• **Fragmento proporcionado**
##########

Texto del Evangelio (Jn 20,11-18): En aquel tiempo, estaba María junto al sepulcro fuera llorando. Y
mientras lloraba se inclinó hacia el sepulcro, y ve dos ángeles de blanco,
sentados donde había estado el cuerpo de Jesús, uno a la cabecera y otro a los
pies. Dícenle ellos: «Mujer, ¿por qué lloras?». Ella les respondió: «Porque se
han llevado a mi Señor, y no sé dónde le han puesto». Dicho esto, se volvió y
vio a Jesús, de pie, pero no sabía que era Jesús. Le dice Jesús: «Mujer, ¿por
qué lloras? ¿A quién buscas?». Ella, pensando que era el encargado del huerto,
le dice: «Señor, si tú te lo has llevado, dime dónde lo has puesto, y yo me lo
llevaré». Jesús le dice: «María». Ella se vuelve y le dice en hebreo:
«Rabbuní», que quiere decir “Maestro”». Dícele Jesús: «No me toques, que
todavía no he subido al Padre. Pero vete donde mis hermanos y diles: ‘Subo a mi
Padre y vuestro Padre, a mi Dios y vuestro Dios’». Fue María Magdalena y dijo a
los discípulos que había visto al Señor y que había dicho estas palabras.
«Fue María Magdalena y dijo a los
discípulos que había visto al Señor»
Comentario: + Rev. D. Antoni ORIOL i
Tataret (Vic, Barcelona, España)
Hoy, en la figura de
María Magdalena, podemos contemplar dos niveles de aceptación de nuestro
Salvador: imperfecto, el primero; completo, el segundo. Desde el primero, María
se nos muestra como una sincerísima discípula de Jesús. Ella lo sigue, maestro
incomparable; le es heroicamente adherente, crucificado por amor; lo busca, más
allá de la muerte, sepultado y desaparecido. ¡Cuán impregnadas de admirable
entrega a su “Señor” son las dos exclamaciones que nos conservó, como perlas
incomparables, el evangelista Juan: «Se han llevado a mi Señor, y no sé dónde
le han puesto» (Jn 20,13); «Señor, si tú te lo has llevado, dime dónde lo has
puesto, y yo me lo llevaré»! (Jn 20,15). Pocos discípulos ha contemplado la
historia, tan afectos y leales como la Magdalena.

##########

• **Material de datos**
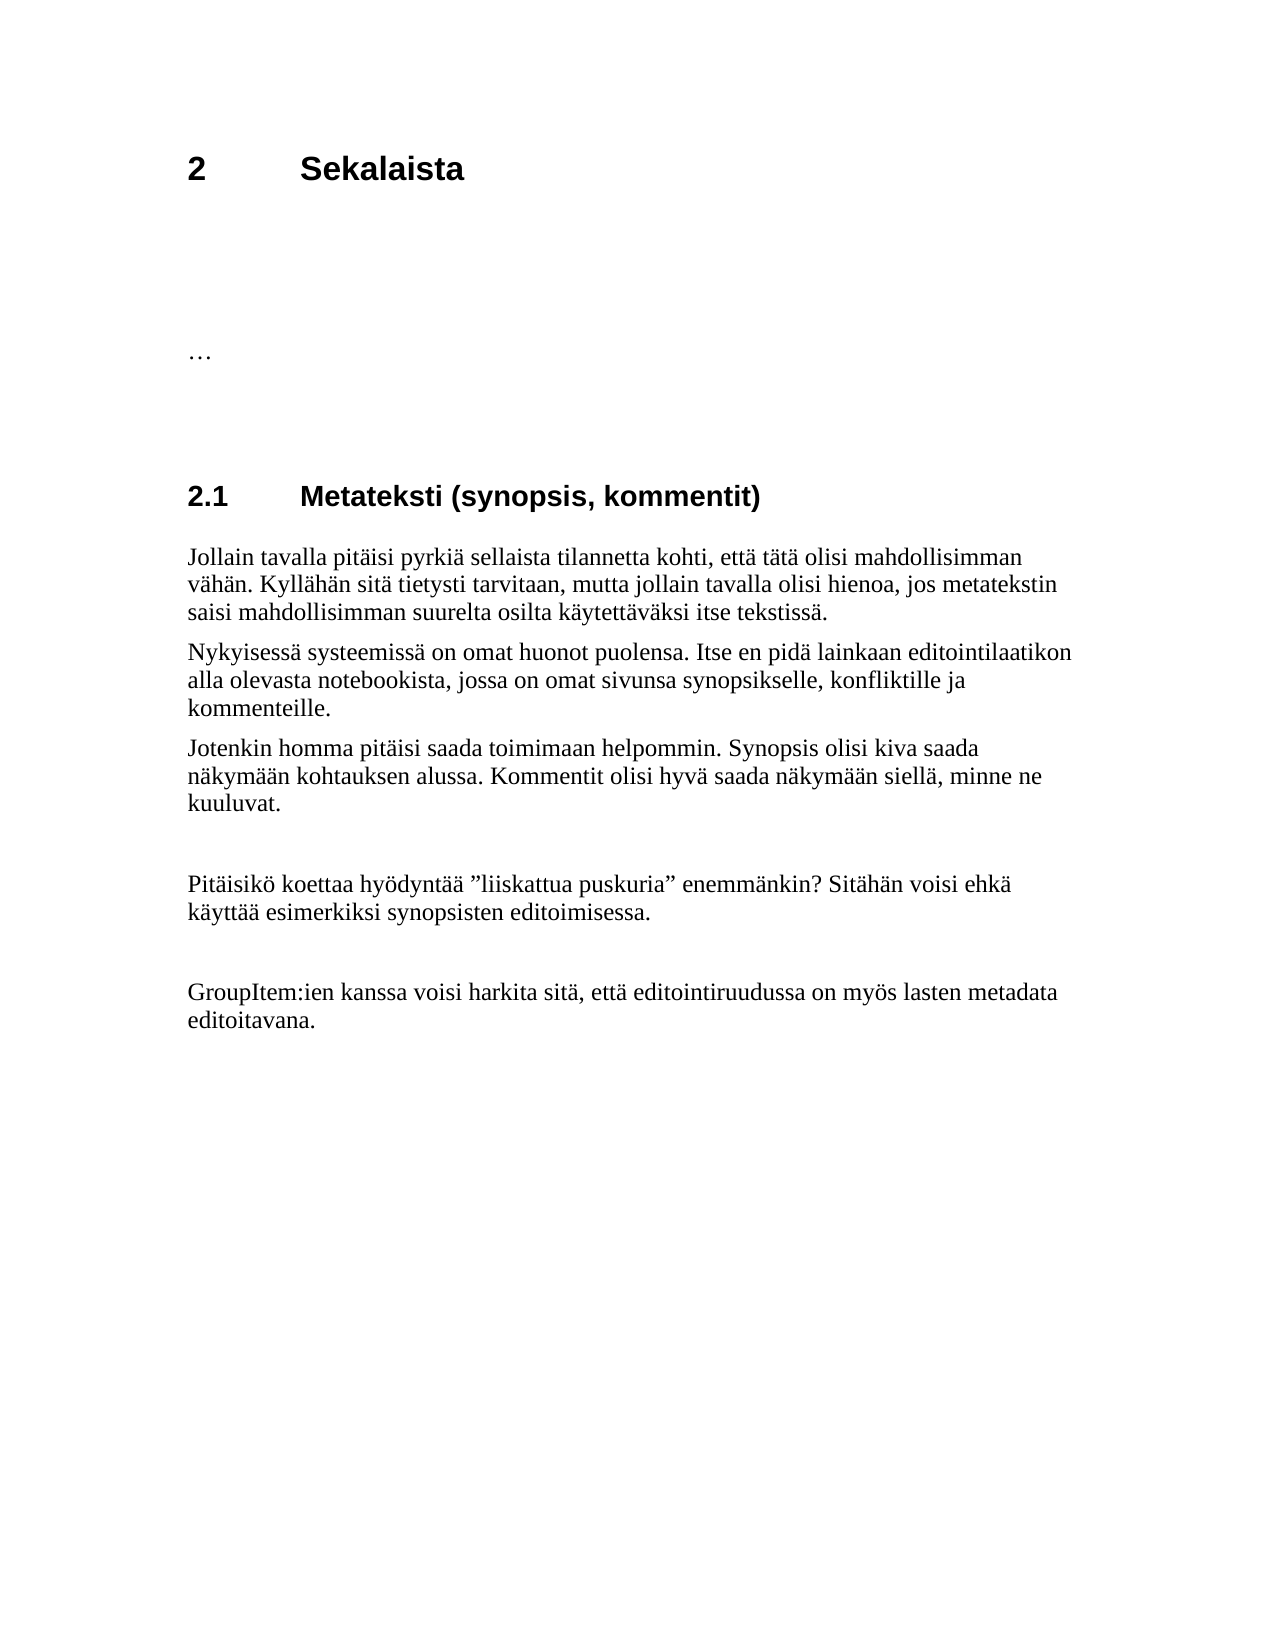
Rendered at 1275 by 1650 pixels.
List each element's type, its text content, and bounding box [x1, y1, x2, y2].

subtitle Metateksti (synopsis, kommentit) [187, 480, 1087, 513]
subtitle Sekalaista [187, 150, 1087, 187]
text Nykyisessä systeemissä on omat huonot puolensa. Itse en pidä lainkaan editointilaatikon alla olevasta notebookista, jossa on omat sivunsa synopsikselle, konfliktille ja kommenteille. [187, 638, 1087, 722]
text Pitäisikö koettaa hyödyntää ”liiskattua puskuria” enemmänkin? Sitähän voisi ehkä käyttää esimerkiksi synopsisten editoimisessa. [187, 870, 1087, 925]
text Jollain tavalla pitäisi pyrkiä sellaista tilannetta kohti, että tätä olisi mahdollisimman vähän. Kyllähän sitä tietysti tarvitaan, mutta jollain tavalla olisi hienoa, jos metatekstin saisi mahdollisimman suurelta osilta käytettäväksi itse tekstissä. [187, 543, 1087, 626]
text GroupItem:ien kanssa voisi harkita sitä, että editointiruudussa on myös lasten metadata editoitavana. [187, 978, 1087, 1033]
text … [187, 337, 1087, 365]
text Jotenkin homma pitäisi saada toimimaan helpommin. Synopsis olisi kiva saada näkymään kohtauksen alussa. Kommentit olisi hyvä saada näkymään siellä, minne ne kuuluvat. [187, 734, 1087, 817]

##########

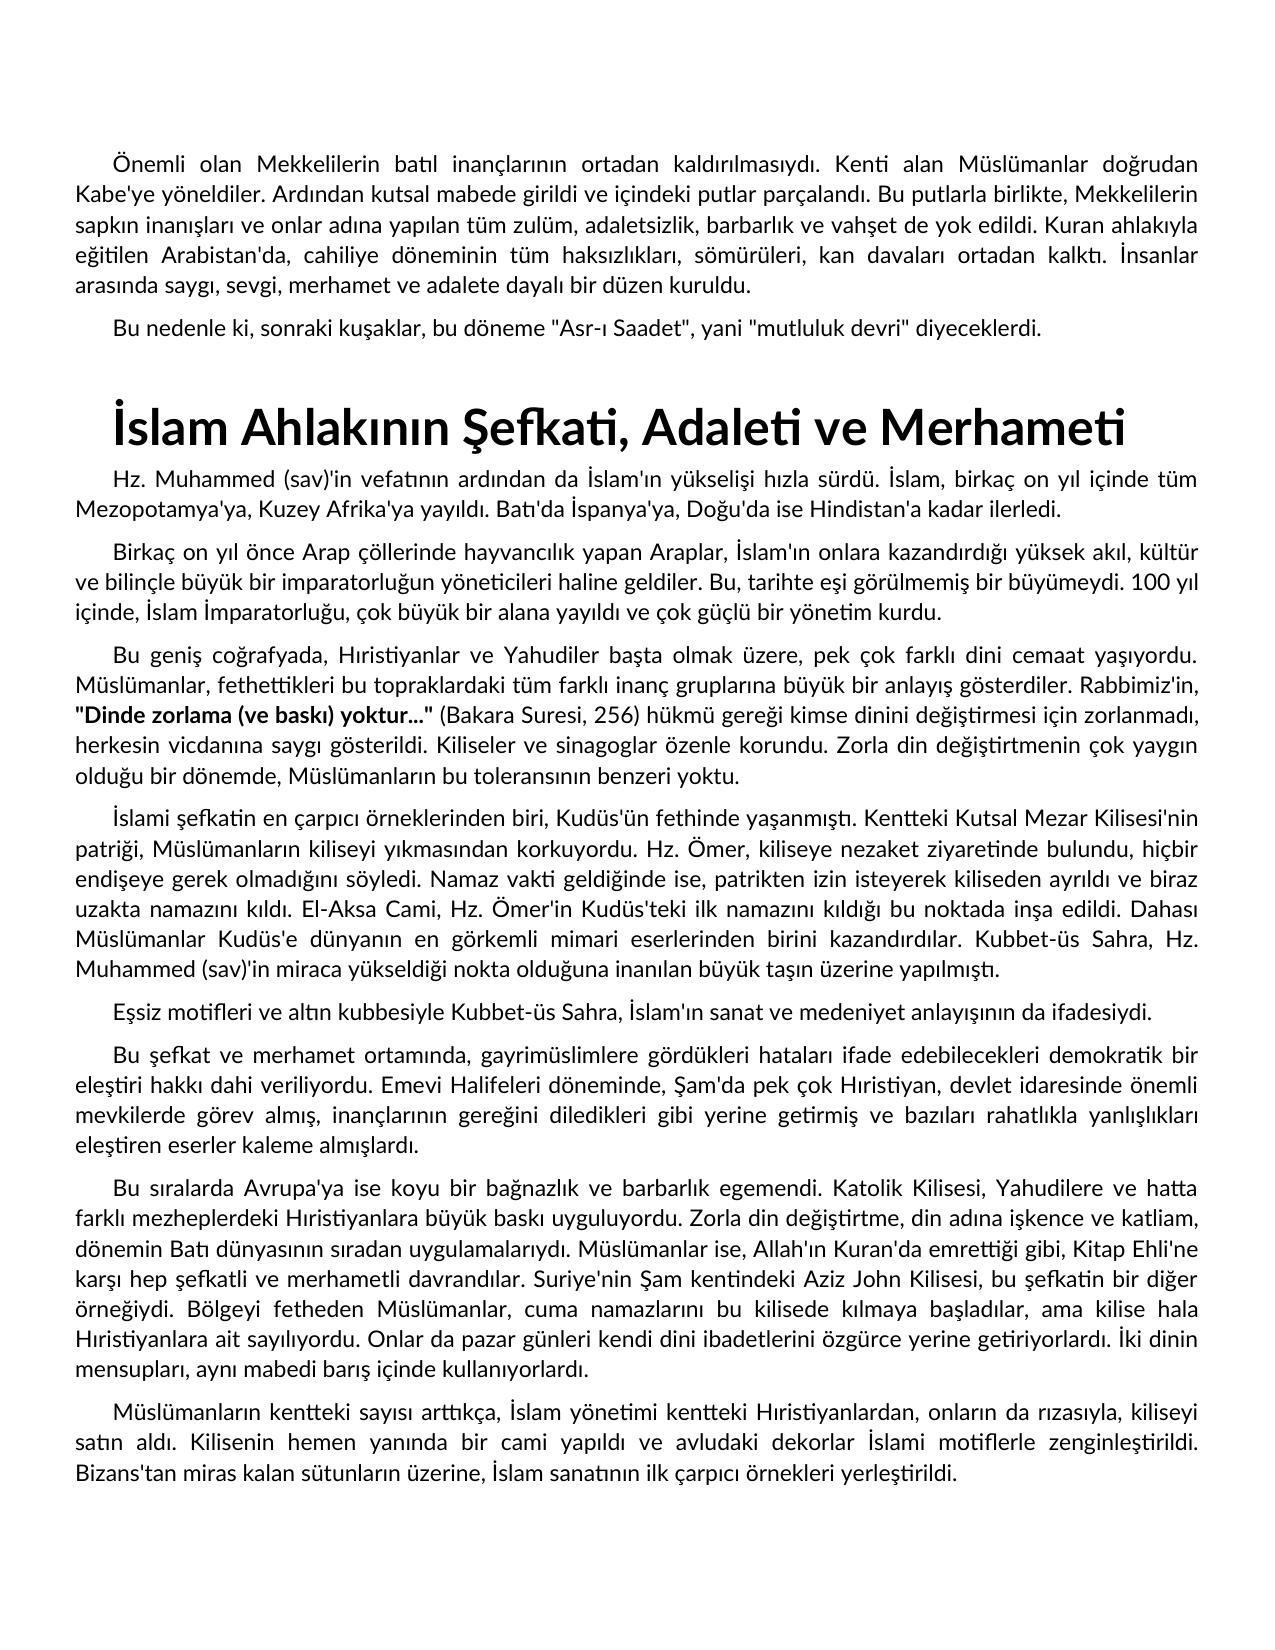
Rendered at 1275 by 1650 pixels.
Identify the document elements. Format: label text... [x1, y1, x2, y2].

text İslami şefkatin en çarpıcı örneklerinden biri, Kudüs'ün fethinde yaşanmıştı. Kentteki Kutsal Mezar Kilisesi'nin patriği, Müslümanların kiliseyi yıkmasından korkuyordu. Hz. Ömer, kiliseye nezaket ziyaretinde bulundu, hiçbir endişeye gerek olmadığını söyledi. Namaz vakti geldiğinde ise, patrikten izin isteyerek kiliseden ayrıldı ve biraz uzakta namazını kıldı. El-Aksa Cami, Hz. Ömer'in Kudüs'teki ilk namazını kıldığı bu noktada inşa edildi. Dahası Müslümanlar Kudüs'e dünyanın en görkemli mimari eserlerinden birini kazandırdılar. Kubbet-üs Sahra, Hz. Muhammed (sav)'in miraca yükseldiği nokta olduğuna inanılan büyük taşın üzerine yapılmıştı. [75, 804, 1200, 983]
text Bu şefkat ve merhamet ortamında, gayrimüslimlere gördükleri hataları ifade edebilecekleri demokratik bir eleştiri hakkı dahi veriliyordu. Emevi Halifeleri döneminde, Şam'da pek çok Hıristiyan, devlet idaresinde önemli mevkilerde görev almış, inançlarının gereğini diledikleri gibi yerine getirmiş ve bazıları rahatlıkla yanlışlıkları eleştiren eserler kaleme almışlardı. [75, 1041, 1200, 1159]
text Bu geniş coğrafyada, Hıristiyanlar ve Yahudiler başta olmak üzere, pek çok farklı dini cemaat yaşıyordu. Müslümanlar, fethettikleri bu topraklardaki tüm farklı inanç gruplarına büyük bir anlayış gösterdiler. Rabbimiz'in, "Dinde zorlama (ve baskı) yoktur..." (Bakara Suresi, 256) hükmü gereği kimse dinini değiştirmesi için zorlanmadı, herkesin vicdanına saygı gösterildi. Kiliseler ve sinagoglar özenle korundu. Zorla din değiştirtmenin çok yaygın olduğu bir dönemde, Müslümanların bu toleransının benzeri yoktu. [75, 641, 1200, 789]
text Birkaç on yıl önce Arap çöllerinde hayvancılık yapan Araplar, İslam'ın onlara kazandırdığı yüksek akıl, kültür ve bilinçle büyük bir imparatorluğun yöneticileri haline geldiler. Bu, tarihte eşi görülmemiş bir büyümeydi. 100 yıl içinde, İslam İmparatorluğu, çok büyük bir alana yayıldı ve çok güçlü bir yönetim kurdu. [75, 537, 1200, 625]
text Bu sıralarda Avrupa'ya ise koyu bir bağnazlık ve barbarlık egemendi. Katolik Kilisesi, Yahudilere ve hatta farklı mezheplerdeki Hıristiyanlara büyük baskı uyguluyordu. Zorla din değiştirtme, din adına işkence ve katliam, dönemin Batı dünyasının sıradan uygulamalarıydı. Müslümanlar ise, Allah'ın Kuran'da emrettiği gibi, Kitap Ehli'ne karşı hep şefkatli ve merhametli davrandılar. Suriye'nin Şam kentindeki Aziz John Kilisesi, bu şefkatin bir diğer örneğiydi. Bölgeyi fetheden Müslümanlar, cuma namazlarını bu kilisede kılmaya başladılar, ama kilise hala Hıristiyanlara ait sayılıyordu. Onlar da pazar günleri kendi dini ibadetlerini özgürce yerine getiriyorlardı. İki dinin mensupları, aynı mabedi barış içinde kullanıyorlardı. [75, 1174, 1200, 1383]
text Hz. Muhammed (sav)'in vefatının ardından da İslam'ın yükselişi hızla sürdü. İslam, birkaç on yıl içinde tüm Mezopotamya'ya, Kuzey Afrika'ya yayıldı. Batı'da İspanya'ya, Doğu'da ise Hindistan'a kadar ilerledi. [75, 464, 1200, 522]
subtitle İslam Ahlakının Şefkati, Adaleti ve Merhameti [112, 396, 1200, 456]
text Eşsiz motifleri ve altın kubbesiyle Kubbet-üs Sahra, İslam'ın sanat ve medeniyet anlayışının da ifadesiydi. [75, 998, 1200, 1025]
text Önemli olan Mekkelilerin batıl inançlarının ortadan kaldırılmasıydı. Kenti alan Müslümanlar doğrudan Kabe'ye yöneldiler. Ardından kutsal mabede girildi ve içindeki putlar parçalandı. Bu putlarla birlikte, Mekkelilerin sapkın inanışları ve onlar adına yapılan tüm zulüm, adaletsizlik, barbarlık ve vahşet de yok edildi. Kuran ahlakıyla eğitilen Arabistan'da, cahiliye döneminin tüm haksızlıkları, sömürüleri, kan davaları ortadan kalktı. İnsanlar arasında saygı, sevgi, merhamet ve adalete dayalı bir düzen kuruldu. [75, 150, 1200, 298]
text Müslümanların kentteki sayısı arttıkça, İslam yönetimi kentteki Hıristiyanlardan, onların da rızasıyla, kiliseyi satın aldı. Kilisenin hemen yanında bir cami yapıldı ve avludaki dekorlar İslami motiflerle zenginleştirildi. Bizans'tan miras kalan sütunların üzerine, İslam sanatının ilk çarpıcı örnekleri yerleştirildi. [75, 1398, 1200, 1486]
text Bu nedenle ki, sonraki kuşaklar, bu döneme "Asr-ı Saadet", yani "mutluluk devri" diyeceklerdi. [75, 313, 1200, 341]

##########

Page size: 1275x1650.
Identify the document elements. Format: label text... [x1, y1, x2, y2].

##########

• **Por hacer**
Según el fragmento proporcionado, ¿quién pensó María que era Jesús cuando lo vio de pie? Responde, por favor, en una sola oración. El material no guarda relación con el fragmento.

• **Respuesta**
Pensó que era el encargado del huerto.